Nevertheless as a discipline historians have always11 held that understanding the past is useful for understanding the present. . . . The epistemic foundation of these kinds of arguments is actually fairly simple: it rests on the notion that because humans remain relatively constant situations in the past that are similar to situations today may thus produce similar outcomes. . . . At the same time it comes with a caveat: historians avoid claiming strict predictability because our small-scale, granular studies direct so much of our attention to how contingent historical events are. Humans remain constant, but conditions, technology, culture, and a thousand other things do not. . . .

He continues:

I think it would be fair to say that historians – and this is a serious contrast with many social scientists – generally consider strong predictions of that sort impossible when applied to human affairs.
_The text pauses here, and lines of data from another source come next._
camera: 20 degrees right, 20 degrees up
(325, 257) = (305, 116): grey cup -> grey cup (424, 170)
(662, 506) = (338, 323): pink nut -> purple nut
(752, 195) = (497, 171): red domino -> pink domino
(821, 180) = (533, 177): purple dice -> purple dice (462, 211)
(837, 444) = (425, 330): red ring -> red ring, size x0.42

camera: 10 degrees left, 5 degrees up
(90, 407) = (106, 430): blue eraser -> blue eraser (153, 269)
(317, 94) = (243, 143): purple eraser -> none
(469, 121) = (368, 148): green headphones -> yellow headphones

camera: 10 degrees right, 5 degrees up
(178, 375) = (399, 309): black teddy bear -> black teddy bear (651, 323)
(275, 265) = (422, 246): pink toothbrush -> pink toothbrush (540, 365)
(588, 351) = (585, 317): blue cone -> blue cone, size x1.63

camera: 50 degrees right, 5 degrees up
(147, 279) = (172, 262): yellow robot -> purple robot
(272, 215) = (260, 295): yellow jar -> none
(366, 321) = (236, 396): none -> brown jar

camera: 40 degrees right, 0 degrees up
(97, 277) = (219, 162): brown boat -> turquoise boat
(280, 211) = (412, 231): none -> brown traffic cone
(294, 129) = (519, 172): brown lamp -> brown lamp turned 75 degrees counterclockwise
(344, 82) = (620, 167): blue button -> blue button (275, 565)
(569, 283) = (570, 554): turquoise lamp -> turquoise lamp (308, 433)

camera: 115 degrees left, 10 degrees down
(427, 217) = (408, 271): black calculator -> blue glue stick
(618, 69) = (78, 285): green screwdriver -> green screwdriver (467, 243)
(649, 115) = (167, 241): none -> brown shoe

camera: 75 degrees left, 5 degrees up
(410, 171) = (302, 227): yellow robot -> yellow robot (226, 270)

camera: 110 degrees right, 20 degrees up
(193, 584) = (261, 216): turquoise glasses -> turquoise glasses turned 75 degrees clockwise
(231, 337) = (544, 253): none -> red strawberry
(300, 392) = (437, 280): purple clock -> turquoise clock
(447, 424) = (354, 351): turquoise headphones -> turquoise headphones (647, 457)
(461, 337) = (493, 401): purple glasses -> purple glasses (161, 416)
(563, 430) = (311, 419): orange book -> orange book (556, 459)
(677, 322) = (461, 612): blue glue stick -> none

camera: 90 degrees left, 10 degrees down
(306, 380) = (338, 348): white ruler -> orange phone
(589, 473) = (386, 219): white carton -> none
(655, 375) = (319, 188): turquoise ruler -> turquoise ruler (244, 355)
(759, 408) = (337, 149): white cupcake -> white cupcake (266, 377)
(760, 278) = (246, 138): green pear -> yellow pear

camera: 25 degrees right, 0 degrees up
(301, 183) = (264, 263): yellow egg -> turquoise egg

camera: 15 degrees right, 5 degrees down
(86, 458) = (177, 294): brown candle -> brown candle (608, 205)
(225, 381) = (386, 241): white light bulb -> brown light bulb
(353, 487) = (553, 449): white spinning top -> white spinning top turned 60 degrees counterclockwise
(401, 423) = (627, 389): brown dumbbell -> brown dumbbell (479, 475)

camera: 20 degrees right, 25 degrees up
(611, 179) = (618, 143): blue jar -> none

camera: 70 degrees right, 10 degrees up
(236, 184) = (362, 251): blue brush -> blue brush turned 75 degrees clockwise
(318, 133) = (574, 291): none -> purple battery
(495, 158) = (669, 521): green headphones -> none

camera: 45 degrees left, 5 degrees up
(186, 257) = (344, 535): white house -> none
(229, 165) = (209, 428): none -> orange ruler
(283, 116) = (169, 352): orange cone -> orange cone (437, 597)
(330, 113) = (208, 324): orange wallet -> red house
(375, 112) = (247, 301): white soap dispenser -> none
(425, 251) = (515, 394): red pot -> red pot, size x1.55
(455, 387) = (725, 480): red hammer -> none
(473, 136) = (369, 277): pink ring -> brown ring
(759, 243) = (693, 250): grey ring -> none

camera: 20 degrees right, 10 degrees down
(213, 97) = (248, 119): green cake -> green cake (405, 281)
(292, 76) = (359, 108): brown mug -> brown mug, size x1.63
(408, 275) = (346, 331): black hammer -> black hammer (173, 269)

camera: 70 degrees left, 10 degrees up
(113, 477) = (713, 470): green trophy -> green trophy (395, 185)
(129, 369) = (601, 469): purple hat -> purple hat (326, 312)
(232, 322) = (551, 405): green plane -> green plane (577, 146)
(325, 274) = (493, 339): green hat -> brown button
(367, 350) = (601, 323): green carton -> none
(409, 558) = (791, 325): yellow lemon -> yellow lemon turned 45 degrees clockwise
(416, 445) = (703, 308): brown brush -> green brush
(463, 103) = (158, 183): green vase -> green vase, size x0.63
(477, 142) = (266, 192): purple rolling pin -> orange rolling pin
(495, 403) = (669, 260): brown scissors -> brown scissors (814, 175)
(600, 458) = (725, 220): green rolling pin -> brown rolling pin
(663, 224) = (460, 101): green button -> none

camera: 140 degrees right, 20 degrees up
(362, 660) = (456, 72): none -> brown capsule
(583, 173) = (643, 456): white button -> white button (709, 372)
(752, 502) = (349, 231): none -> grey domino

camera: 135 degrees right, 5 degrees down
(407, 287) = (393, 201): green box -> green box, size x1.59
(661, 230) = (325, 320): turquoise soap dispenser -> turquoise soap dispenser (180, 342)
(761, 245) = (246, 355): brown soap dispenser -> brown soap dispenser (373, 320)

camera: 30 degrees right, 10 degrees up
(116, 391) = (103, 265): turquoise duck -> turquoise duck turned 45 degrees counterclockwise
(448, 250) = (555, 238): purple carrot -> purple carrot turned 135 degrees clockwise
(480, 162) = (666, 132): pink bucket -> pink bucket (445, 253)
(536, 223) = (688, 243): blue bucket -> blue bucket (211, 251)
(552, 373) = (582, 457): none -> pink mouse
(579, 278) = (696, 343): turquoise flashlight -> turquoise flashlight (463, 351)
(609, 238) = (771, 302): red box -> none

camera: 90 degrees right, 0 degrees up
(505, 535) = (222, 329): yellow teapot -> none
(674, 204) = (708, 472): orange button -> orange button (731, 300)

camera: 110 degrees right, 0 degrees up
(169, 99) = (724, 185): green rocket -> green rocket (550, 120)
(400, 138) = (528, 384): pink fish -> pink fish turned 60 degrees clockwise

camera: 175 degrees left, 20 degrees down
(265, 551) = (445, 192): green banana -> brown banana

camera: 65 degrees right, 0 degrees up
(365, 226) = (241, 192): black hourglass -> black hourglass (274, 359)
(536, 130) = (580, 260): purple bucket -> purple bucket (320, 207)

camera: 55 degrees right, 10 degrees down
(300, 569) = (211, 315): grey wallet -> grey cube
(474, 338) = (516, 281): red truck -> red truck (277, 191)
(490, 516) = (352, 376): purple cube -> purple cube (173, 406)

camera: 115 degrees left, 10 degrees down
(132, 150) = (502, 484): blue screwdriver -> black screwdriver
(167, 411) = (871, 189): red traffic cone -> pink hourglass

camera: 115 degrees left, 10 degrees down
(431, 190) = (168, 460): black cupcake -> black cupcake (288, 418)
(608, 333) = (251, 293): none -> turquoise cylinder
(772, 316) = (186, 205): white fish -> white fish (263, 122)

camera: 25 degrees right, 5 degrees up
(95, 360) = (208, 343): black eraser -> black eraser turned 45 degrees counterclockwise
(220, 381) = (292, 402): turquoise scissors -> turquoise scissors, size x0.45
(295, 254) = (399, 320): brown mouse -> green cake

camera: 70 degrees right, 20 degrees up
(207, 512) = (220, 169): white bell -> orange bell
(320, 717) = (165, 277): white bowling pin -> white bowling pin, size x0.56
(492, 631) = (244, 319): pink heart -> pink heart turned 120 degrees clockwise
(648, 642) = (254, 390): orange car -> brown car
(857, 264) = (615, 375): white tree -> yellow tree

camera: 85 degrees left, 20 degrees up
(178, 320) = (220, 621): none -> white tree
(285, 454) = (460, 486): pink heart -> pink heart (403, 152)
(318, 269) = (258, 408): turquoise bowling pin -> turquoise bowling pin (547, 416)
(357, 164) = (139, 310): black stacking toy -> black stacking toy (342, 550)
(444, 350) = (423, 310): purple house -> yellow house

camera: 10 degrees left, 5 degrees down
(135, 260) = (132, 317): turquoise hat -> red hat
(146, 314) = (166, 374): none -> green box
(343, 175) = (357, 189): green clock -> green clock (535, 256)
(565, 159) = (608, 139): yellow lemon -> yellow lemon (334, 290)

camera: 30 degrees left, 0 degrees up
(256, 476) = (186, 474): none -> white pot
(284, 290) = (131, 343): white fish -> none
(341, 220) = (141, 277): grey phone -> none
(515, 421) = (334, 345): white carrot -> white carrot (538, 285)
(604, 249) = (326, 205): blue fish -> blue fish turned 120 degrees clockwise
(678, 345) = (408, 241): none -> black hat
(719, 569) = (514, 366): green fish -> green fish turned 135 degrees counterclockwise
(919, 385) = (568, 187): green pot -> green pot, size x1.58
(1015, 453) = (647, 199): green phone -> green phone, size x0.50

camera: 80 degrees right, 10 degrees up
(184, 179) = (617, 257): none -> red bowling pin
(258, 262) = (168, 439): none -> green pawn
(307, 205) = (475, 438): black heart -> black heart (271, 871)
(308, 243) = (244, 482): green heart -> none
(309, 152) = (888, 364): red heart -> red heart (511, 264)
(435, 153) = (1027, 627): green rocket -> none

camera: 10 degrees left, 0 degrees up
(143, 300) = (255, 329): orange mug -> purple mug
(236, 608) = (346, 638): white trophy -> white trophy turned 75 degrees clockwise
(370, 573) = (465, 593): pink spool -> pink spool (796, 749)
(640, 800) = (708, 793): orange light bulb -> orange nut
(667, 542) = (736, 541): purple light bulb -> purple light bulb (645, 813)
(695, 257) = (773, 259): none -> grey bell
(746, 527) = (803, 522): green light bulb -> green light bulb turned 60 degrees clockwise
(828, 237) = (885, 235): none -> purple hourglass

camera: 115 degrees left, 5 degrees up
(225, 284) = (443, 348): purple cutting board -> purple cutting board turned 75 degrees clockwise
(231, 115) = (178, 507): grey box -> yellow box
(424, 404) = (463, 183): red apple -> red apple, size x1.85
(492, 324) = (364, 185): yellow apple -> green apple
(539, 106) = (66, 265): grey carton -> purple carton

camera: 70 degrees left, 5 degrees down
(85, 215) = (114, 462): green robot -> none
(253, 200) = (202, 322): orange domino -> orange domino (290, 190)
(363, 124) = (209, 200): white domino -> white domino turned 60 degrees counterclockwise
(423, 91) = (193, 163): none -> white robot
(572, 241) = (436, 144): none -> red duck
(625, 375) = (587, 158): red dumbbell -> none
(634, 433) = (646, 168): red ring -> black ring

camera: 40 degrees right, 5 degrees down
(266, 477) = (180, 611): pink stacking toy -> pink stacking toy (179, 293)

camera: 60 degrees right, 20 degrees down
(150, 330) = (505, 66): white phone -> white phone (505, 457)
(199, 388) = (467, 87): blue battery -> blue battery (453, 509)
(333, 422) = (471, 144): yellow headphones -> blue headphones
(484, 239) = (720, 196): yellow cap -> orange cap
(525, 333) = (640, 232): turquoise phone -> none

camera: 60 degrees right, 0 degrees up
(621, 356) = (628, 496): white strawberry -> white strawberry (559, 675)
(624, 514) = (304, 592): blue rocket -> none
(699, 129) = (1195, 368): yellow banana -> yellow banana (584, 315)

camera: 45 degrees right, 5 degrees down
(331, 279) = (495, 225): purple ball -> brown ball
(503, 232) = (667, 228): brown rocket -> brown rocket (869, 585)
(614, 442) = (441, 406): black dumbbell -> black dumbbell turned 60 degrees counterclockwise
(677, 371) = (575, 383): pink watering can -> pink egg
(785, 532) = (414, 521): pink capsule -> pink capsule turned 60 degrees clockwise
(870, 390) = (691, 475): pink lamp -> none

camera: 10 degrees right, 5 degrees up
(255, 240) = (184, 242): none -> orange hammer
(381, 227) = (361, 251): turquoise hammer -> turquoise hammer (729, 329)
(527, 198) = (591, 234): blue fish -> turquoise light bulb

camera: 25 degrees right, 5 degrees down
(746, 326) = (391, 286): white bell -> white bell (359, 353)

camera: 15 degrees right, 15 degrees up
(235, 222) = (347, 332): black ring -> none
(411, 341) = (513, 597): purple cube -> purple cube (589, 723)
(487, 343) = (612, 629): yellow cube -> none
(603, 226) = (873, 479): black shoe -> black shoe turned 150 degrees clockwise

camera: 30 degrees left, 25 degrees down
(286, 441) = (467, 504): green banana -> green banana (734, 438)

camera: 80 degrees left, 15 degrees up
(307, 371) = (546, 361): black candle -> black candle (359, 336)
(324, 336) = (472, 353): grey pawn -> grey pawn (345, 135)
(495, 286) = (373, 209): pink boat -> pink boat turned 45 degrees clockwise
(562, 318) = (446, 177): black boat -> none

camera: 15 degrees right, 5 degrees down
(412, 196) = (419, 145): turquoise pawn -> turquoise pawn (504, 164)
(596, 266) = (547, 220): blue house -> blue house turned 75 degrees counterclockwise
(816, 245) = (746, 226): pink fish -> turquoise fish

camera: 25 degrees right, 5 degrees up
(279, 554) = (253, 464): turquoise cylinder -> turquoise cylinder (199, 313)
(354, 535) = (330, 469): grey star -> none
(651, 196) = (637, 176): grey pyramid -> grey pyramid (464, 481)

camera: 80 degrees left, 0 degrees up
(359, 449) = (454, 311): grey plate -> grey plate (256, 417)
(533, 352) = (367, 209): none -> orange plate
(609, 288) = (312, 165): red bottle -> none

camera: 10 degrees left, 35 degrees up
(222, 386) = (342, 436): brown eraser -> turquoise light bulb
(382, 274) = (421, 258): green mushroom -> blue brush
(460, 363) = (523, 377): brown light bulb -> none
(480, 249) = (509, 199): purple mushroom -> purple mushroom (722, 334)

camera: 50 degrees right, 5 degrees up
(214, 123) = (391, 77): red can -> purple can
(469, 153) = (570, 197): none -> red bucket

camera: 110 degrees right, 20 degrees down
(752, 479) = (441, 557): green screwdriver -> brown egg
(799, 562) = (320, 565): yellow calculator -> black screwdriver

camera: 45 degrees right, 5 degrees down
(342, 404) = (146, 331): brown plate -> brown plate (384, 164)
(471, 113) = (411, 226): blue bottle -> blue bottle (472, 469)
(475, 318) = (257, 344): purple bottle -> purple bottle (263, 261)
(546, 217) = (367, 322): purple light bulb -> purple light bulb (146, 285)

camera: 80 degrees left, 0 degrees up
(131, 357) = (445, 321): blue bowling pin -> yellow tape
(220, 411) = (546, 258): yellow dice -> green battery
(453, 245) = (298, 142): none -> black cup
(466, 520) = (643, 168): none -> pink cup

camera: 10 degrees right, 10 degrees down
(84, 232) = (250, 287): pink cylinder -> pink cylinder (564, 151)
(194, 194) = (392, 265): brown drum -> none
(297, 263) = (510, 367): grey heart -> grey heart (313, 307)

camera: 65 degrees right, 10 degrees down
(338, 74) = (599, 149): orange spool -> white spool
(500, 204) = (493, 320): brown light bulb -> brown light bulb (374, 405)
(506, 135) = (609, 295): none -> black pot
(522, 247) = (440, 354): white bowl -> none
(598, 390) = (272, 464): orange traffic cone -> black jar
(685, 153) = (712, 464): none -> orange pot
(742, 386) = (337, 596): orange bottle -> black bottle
Which is why, to the frustration of some, we tend to refuse to engage counter-factuals or grand narrative predictions.

And he then quotes a journalist, Matthew Yglesias, who wrote, “it’s remarkable — and honestly confusing to visitors from other fields — the extent to which historians resist explicit reasoning about causation and counterfactual analysis even while constantly saying things that clearly implicate these ideas.” Devereaux responds:

We tend to refuse to engage in counterfactual analysis because we look at the evidence and conclude that it cannot support the level of confidence we’d need to have. . . . historians are taught when making present-tense arguments to adopt a very limited kind of argument: Phenomenon A1 occurred before and it resulted in Result B, therefore as Phenomenon A2 occurs now, result B may happen. . . . The result is not a prediction but rather an acknowledgement of possibility; the historian does not offer a precise estimate of probability (in the Bayesian way) because they don’t think accurately calculating even that is possible – the ‘unknown unknowns’ (that is to say, contingent factors) overwhelm any system of assessing probability statistically.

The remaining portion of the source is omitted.